# Task goal
Each record below must be retyped exactly, with nothing left out.
§ §
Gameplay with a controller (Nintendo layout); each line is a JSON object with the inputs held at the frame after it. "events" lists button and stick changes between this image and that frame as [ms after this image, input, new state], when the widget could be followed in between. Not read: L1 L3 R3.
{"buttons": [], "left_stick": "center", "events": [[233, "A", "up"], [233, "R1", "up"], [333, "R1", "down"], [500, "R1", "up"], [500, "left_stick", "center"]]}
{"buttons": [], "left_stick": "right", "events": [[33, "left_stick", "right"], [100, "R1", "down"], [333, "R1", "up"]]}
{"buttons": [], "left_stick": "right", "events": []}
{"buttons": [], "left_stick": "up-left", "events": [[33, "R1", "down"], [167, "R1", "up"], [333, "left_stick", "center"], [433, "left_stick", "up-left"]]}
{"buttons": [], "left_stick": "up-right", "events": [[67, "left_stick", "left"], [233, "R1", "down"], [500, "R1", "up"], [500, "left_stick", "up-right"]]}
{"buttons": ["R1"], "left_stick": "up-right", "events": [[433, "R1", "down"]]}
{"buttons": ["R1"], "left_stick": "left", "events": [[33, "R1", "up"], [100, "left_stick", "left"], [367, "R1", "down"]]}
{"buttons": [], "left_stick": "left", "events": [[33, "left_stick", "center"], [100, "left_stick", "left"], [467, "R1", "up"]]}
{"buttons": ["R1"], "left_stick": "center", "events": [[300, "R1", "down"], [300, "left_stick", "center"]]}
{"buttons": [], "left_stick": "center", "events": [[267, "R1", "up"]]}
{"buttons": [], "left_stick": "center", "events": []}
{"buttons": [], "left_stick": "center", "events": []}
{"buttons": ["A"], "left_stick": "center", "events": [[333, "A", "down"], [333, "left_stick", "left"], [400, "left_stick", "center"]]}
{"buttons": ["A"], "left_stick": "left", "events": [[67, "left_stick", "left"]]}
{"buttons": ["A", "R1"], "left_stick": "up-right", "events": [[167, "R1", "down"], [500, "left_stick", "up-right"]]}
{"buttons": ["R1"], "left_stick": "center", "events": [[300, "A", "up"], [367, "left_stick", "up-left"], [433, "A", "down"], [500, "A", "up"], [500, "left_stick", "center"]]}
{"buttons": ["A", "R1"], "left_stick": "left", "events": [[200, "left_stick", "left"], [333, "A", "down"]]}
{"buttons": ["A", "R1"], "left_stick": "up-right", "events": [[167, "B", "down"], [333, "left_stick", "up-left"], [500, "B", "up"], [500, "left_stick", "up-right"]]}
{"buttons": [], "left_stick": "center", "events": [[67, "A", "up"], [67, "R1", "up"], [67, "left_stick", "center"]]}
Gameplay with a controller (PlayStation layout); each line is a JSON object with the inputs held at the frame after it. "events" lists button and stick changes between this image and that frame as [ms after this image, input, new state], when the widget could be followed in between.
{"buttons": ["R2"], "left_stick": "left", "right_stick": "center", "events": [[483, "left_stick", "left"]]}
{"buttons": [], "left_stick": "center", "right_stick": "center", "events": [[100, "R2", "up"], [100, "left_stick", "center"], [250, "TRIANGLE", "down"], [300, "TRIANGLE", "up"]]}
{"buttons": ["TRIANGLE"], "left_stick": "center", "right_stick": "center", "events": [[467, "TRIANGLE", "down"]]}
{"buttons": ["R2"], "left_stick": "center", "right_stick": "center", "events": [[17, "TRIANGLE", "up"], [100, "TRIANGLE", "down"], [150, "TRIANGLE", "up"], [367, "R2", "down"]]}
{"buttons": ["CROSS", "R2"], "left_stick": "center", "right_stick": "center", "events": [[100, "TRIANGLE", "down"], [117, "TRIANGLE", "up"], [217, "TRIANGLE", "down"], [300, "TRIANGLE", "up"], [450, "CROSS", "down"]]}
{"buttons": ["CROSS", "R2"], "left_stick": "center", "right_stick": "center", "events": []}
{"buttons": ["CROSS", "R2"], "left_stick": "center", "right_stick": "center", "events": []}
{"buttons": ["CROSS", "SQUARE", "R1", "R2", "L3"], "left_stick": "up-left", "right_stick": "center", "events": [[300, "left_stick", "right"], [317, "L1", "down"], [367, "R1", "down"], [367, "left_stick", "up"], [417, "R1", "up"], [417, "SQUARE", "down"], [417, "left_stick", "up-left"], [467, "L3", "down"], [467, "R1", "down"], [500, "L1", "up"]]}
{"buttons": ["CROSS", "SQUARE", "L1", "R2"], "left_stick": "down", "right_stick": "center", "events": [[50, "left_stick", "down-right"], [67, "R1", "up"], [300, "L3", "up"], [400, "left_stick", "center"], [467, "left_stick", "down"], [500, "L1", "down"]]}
§ §
# Written solution
Gameplay with a controller (Nintendo layout); each line is a JSON object with the inputs held at the frame after it. "events" lists button and stick changes between this image and that frame as [ms after this image, input, new state], when the widget could be followed in between. Not read: L1 L3 R3.
{"buttons": [], "left_stick": "center", "events": [[233, "A", "up"], [233, "R1", "up"], [333, "R1", "down"], [500, "R1", "up"], [500, "left_stick", "center"]]}
{"buttons": [], "left_stick": "right", "events": [[33, "left_stick", "right"], [100, "R1", "down"], [333, "R1", "up"]]}
{"buttons": [], "left_stick": "right", "events": []}
{"buttons": [], "left_stick": "up-left", "events": [[33, "R1", "down"], [167, "R1", "up"], [333, "left_stick", "center"], [433, "left_stick", "up-left"]]}
{"buttons": [], "left_stick": "up-right", "events": [[67, "left_stick", "left"], [233, "R1", "down"], [500, "R1", "up"], [500, "left_stick", "up-right"]]}
{"buttons": ["R1"], "left_stick": "up-right", "events": [[433, "R1", "down"]]}
{"buttons": ["R1"], "left_stick": "left", "events": [[33, "R1", "up"], [100, "left_stick", "left"], [367, "R1", "down"]]}
{"buttons": [], "left_stick": "left", "events": [[33, "left_stick", "center"], [100, "left_stick", "left"], [467, "R1", "up"]]}
{"buttons": ["R1"], "left_stick": "center", "events": [[300, "R1", "down"], [300, "left_stick", "center"]]}
{"buttons": [], "left_stick": "center", "events": [[267, "R1", "up"]]}
{"buttons": [], "left_stick": "center", "events": []}
{"buttons": [], "left_stick": "center", "events": []}
{"buttons": ["A"], "left_stick": "center", "events": [[333, "A", "down"], [333, "left_stick", "left"], [400, "left_stick", "center"]]}
{"buttons": ["A"], "left_stick": "left", "events": [[67, "left_stick", "left"]]}
{"buttons": ["A", "R1"], "left_stick": "up-right", "events": [[167, "R1", "down"], [500, "left_stick", "up-right"]]}
{"buttons": ["R1"], "left_stick": "center", "events": [[300, "A", "up"], [367, "left_stick", "up-left"], [433, "A", "down"], [500, "A", "up"], [500, "left_stick", "center"]]}
{"buttons": ["A", "R1"], "left_stick": "left", "events": [[200, "left_stick", "left"], [333, "A", "down"]]}
{"buttons": ["A", "R1"], "left_stick": "up-right", "events": [[167, "B", "down"], [333, "left_stick", "up-left"], [500, "B", "up"], [500, "left_stick", "up-right"]]}
{"buttons": [], "left_stick": "center", "events": [[67, "A", "up"], [67, "R1", "up"], [67, "left_stick", "center"]]}
Gameplay with a controller (PlayStation layout); each line is a JSON object with the inputs held at the frame after it. "events" lists button and stick changes between this image and that frame as [ms after this image, input, new state], when the widget could be followed in between.
{"buttons": ["R2"], "left_stick": "left", "right_stick": "center", "events": [[483, "left_stick", "left"]]}
{"buttons": [], "left_stick": "center", "right_stick": "center", "events": [[100, "R2", "up"], [100, "left_stick", "center"], [250, "TRIANGLE", "down"], [300, "TRIANGLE", "up"]]}
{"buttons": ["TRIANGLE"], "left_stick": "center", "right_stick": "center", "events": [[467, "TRIANGLE", "down"]]}
{"buttons": ["R2"], "left_stick": "center", "right_stick": "center", "events": [[17, "TRIANGLE", "up"], [100, "TRIANGLE", "down"], [150, "TRIANGLE", "up"], [367, "R2", "down"]]}
{"buttons": ["CROSS", "R2"], "left_stick": "center", "right_stick": "center", "events": [[100, "TRIANGLE", "down"], [117, "TRIANGLE", "up"], [217, "TRIANGLE", "down"], [300, "TRIANGLE", "up"], [450, "CROSS", "down"]]}
{"buttons": ["CROSS", "R2"], "left_stick": "center", "right_stick": "center", "events": []}
{"buttons": ["CROSS", "R2"], "left_stick": "center", "right_stick": "center", "events": []}
{"buttons": ["CROSS", "SQUARE", "R1", "R2", "L3"], "left_stick": "up-left", "right_stick": "center", "events": [[300, "left_stick", "right"], [317, "L1", "down"], [367, "R1", "down"], [367, "left_stick", "up"], [417, "R1", "up"], [417, "SQUARE", "down"], [417, "left_stick", "up-left"], [467, "L3", "down"], [467, "R1", "down"], [500, "L1", "up"]]}
{"buttons": ["CROSS", "SQUARE", "L1", "R2"], "left_stick": "down", "right_stick": "center", "events": [[50, "left_stick", "down-right"], [67, "R1", "up"], [300, "L3", "up"], [400, "left_stick", "center"], [467, "left_stick", "down"], [500, "L1", "down"]]}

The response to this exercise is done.